## What is Naive Bayes Algorithm?

Naive Bayes is a simple yet powerful probabilistic classification model in machine learning that takes inspiration from Bayes Theorem.

Bayes theorem is a formula that gives a conditional probability of an event A taking place provided another event B has already occurred. Its formula can be written as –

\(P(A|B) = \frac{P(B|A).P(A)}{P(B)}\)where

- A and B are two events
- P(A|B) is the probability of event A given event B has already occurred.
- P(B|A) is the probability of event B given event A has already occurred.
- P(A) is the independent probability of A
- P(B) is the independent probability of B

Now, this Bayes theorem can be repurposed to create a classification model as follows –

\(P(y|X) = \frac{P(X|y).P(X)}{P(y)}\)where

- X = x1,x2,x3,.. xN are list of independent predictors
- y is the class label
- P(y|X) is the probability of label y given the predictors X

The above equation can be expanded as

\(P(y|x1,x2,x3..xN) = \frac{P(x1|y).P(x2|y).P(x3|y)… P(xN|y).P(y)}{P(x1).P(x2).P(x3)…P(xN)}\)**Characteristics of Naive Bayes Classifier**

- The Naive Bayes algorithm assumes that the predictors have independent and equal contributions in determining the output class.
- Naive Bayes model’s assumption that all predictors are independent of each other is not practical in real-world scenarios but still, this assumption gives a good result in most of the cases.
- Naive Bayes is commonly used for text classification where data dimensionality is often quite high.

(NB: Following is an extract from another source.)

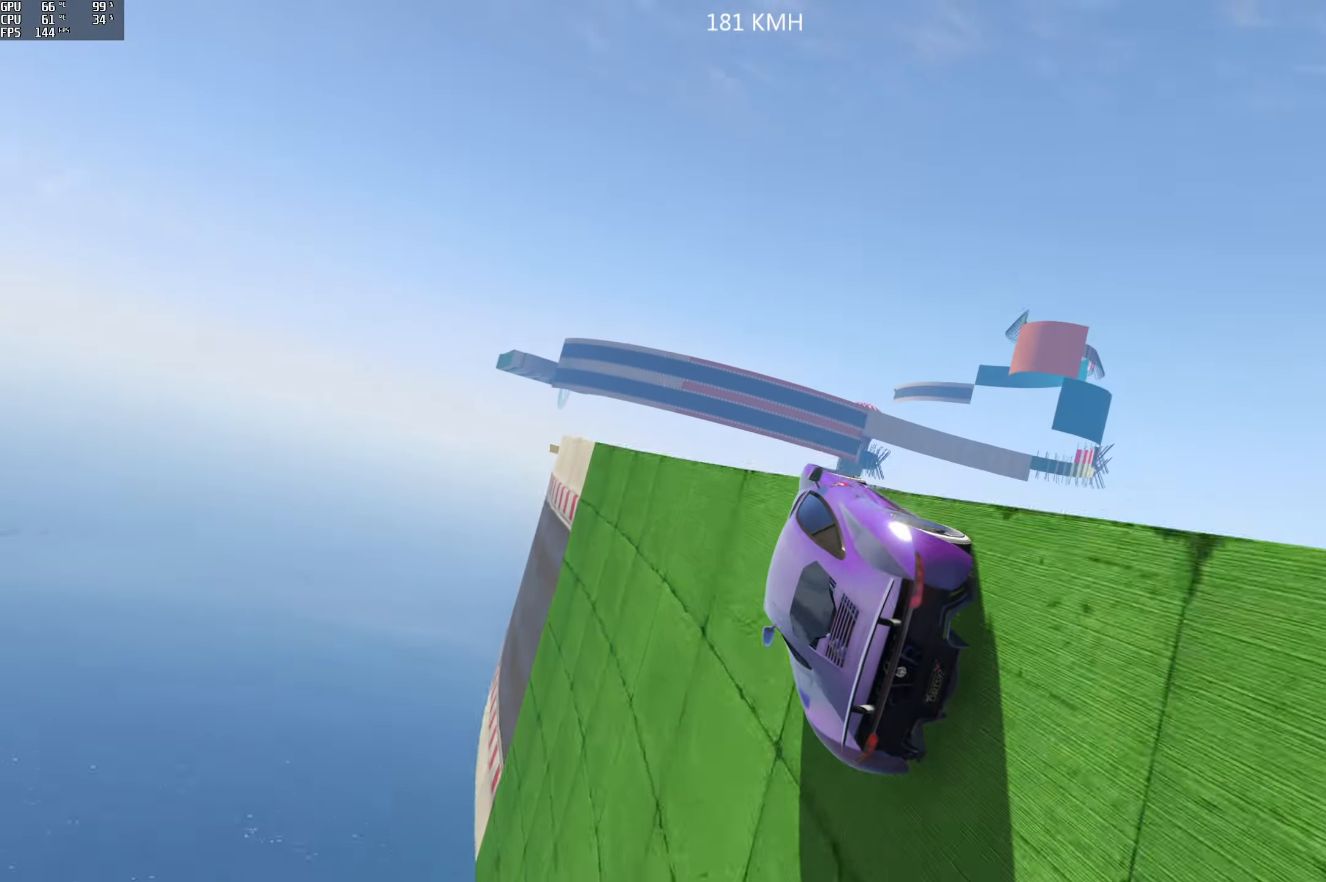
Gameplay with a controller (Xbox layout); each line is a JSON object with the inputs held at the frame after it. "events" lists button and stick changes between this image and that frame as [ms after this image, input, new state], when the widget could be followed in between.
{"buttons": ["R2"], "left_stick": "up-right", "right_stick": "center", "events": [[17, "left_stick", "center"], [250, "left_stick", "up-right"]]}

**Types of Naive Bayes Classifiers**

There are 3 types of Naive Bayes Classifiers –

#### i) Gaussian Naive Bayes

This classifier is used when the values of predictors are continuous in nature and it is assumed that they follow Gaussian distribution.

#### ii) Bernoulli Naive Bayes

This classifier is used when the predictors are boolean in nature and it is assumed they follow Bernoulli distribution.

#### iii) Multinomial Naive Bayes

This classifier uses multinomial distribution and is mostly used for document or text classification problems

**Gaussian Naive Bayes Classifier Example in Python Sklearn**

In this section, we will take you through an end-to-end example of the Gaussian Naive Bayes classifier in Python Sklearn using a cancer dataset. We will be using the Gaussian Naive Bayes function of SKlearn i.e. GaussianNB() for our example.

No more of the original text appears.